*Prompt*:
Retype each line below precisely and omit all images.

*The data*:
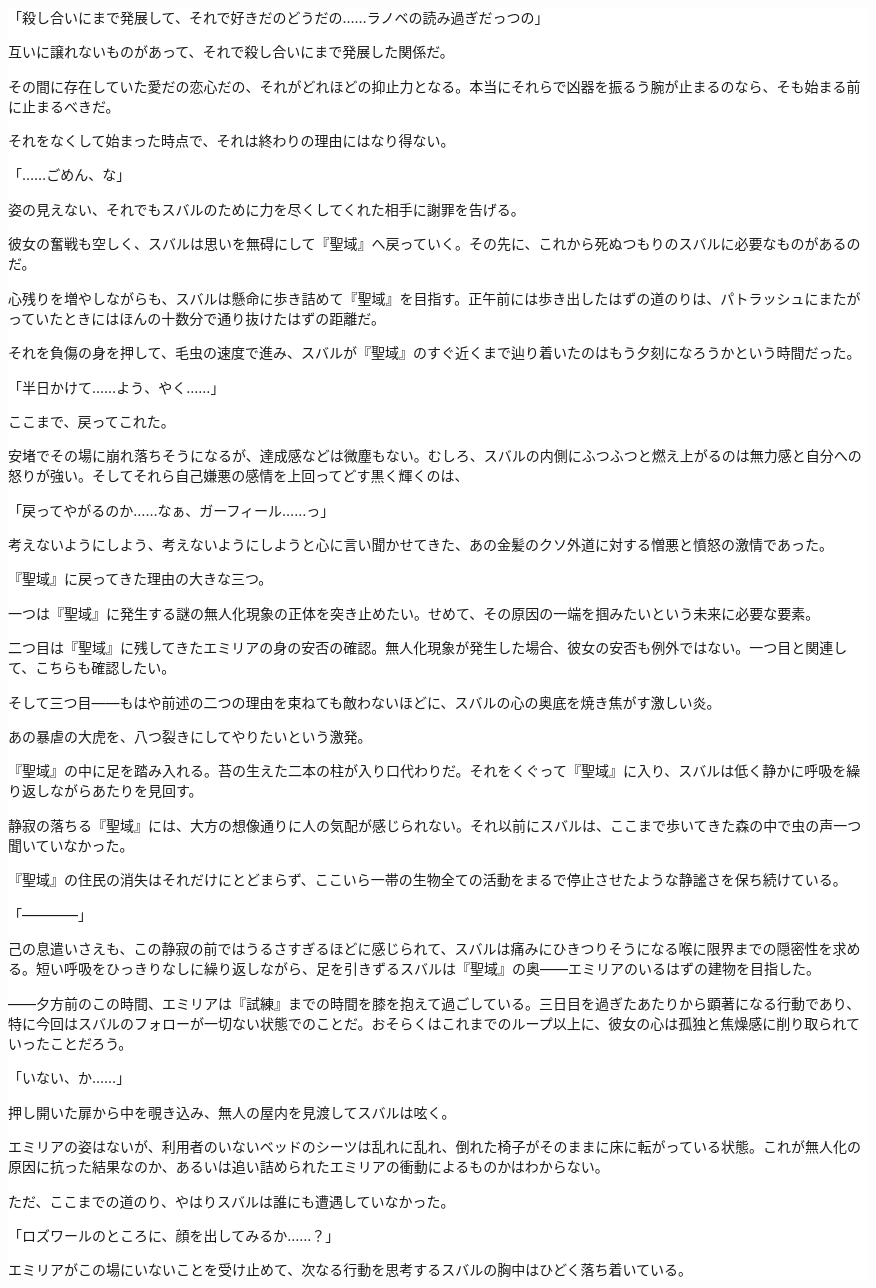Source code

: 「殺し合いにまで発展して、それで好きだのどうだの……ラノベの読み過ぎだっつの」

互いに譲れないものがあって、それで殺し合いにまで発展した関係だ。

その間に存在していた愛だの恋心だの、それがどれほどの抑止力となる。本当にそれらで凶器を振るう腕が止まるのなら、そも始まる前に止まるべきだ。

それをなくして始まった時点で、それは終わりの理由にはなり得ない。

「……ごめん、な」

姿の見えない、それでもスバルのために力を尽くしてくれた相手に謝罪を告げる。

彼女の奮戦も空しく、スバルは思いを無碍にして『聖域』へ戻っていく。その先に、これから死ぬつもりのスバルに必要なものがあるのだ。

心残りを増やしながらも、スバルは懸命に歩き詰めて『聖域』を目指す。正午前には歩き出したはずの道のりは、パトラッシュにまたがっていたときにはほんの十数分で通り抜けたはずの距離だ。

それを負傷の身を押して、毛虫の速度で進み、スバルが『聖域』のすぐ近くまで辿り着いたのはもう夕刻になろうかという時間だった。

「半日かけて……よう、やく……」

ここまで、戻ってこれた。

安堵でその場に崩れ落ちそうになるが、達成感などは微塵もない。むしろ、スバルの内側にふつふつと燃え上がるのは無力感と自分への怒りが強い。そしてそれら自己嫌悪の感情を上回ってどす黒く輝くのは、

「戻ってやがるのか……なぁ、ガーフィール……っ」

考えないようにしよう、考えないようにしようと心に言い聞かせてきた、あの金髪のクソ外道に対する憎悪と憤怒の激情であった。

『聖域』に戻ってきた理由の大きな三つ。

一つは『聖域』に発生する謎の無人化現象の正体を突き止めたい。せめて、その原因の一端を掴みたいという未来に必要な要素。

二つ目は『聖域』に残してきたエミリアの身の安否の確認。無人化現象が発生した場合、彼女の安否も例外ではない。一つ目と関連して、こちらも確認したい。

そして三つ目――もはや前述の二つの理由を束ねても敵わないほどに、スバルの心の奥底を焼き焦がす激しい炎。

あの暴虐の大虎を、八つ裂きにしてやりたいという激発。

『聖域』の中に足を踏み入れる。苔の生えた二本の柱が入り口代わりだ。それをくぐって『聖域』に入り、スバルは低く静かに呼吸を繰り返しながらあたりを見回す。

静寂の落ちる『聖域』には、大方の想像通りに人の気配が感じられない。それ以前にスバルは、ここまで歩いてきた森の中で虫の声一つ聞いていなかった。

『聖域』の住民の消失はそれだけにとどまらず、ここいら一帯の生物全ての活動をまるで停止させたような静謐さを保ち続けている。

「――――」

己の息遣いさえも、この静寂の前ではうるさすぎるほどに感じられて、スバルは痛みにひきつりそうになる喉に限界までの隠密性を求める。短い呼吸をひっきりなしに繰り返しながら、足を引きずるスバルは『聖域』の奥――エミリアのいるはずの建物を目指した。

――夕方前のこの時間、エミリアは『試練』までの時間を膝を抱えて過ごしている。三日目を過ぎたあたりから顕著になる行動であり、特に今回はスバルのフォローが一切ない状態でのことだ。おそらくはこれまでのループ以上に、彼女の心は孤独と焦燥感に削り取られていったことだろう。

「いない、か……」

押し開いた扉から中を覗き込み、無人の屋内を見渡してスバルは呟く。

エミリアの姿はないが、利用者のいないベッドのシーツは乱れに乱れ、倒れた椅子がそのままに床に転がっている状態。これが無人化の原因に抗った結果なのか、あるいは追い詰められたエミリアの衝動によるものかはわからない。

ただ、ここまでの道のり、やはりスバルは誰にも遭遇していなかった。

「ロズワールのところに、顔を出してみるか……？」

エミリアがこの場にいないことを受け止めて、次なる行動を思考するスバルの胸中はひどく落ち着いている。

*Response area*:
Source code

: 「殺し合いにまで発展して、それで好きだのどうだの……ラノベの読み過ぎだっつの」

互いに譲れないものがあって、それで殺し合いにまで発展した関係だ。

その間に存在していた愛だの恋心だの、それがどれほどの抑止力となる。本当にそれらで凶器を振るう腕が止まるのなら、そも始まる前に止まるべきだ。

それをなくして始まった時点で、それは終わりの理由にはなり得ない。

「……ごめん、な」

姿の見えない、それでもスバルのために力を尽くしてくれた相手に謝罪を告げる。

彼女の奮戦も空しく、スバルは思いを無碍にして『聖域』へ戻っていく。その先に、これから死ぬつもりのスバルに必要なものがあるのだ。

心残りを増やしながらも、スバルは懸命に歩き詰めて『聖域』を目指す。正午前には歩き出したはずの道のりは、パトラッシュにまたがっていたときにはほんの十数分で通り抜けたはずの距離だ。

それを負傷の身を押して、毛虫の速度で進み、スバルが『聖域』のすぐ近くまで辿り着いたのはもう夕刻になろうかという時間だった。

「半日かけて……よう、やく……」

ここまで、戻ってこれた。

安堵でその場に崩れ落ちそうになるが、達成感などは微塵もない。むしろ、スバルの内側にふつふつと燃え上がるのは無力感と自分への怒りが強い。そしてそれら自己嫌悪の感情を上回ってどす黒く輝くのは、

「戻ってやがるのか……なぁ、ガーフィール……っ」

考えないようにしよう、考えないようにしようと心に言い聞かせてきた、あの金髪のクソ外道に対する憎悪と憤怒の激情であった。

『聖域』に戻ってきた理由の大きな三つ。

一つは『聖域』に発生する謎の無人化現象の正体を突き止めたい。せめて、その原因の一端を掴みたいという未来に必要な要素。

二つ目は『聖域』に残してきたエミリアの身の安否の確認。無人化現象が発生した場合、彼女の安否も例外ではない。一つ目と関連して、こちらも確認したい。

そして三つ目――もはや前述の二つの理由を束ねても敵わないほどに、スバルの心の奥底を焼き焦がす激しい炎。

あの暴虐の大虎を、八つ裂きにしてやりたいという激発。

『聖域』の中に足を踏み入れる。苔の生えた二本の柱が入り口代わりだ。それをくぐって『聖域』に入り、スバルは低く静かに呼吸を繰り返しながらあたりを見回す。

静寂の落ちる『聖域』には、大方の想像通りに人の気配が感じられない。それ以前にスバルは、ここまで歩いてきた森の中で虫の声一つ聞いていなかった。

『聖域』の住民の消失はそれだけにとどまらず、ここいら一帯の生物全ての活動をまるで停止させたような静謐さを保ち続けている。

「――――」

己の息遣いさえも、この静寂の前ではうるさすぎるほどに感じられて、スバルは痛みにひきつりそうになる喉に限界までの隠密性を求める。短い呼吸をひっきりなしに繰り返しながら、足を引きずるスバルは『聖域』の奥――エミリアのいるはずの建物を目指した。

――夕方前のこの時間、エミリアは『試練』までの時間を膝を抱えて過ごしている。三日目を過ぎたあたりから顕著になる行動であり、特に今回はスバルのフォローが一切ない状態でのことだ。おそらくはこれまでのループ以上に、彼女の心は孤独と焦燥感に削り取られていったことだろう。

「いない、か……」

押し開いた扉から中を覗き込み、無人の屋内を見渡してスバルは呟く。

エミリアの姿はないが、利用者のいないベッドのシーツは乱れに乱れ、倒れた椅子がそのままに床に転がっている状態。これが無人化の原因に抗った結果なのか、あるいは追い詰められたエミリアの衝動によるものかはわからない。

ただ、ここまでの道のり、やはりスバルは誰にも遭遇していなかった。

「ロズワールのところに、顔を出してみるか……？」

エミリアがこの場にいないことを受け止めて、次なる行動を思考するスバルの胸中はひどく落ち着いている。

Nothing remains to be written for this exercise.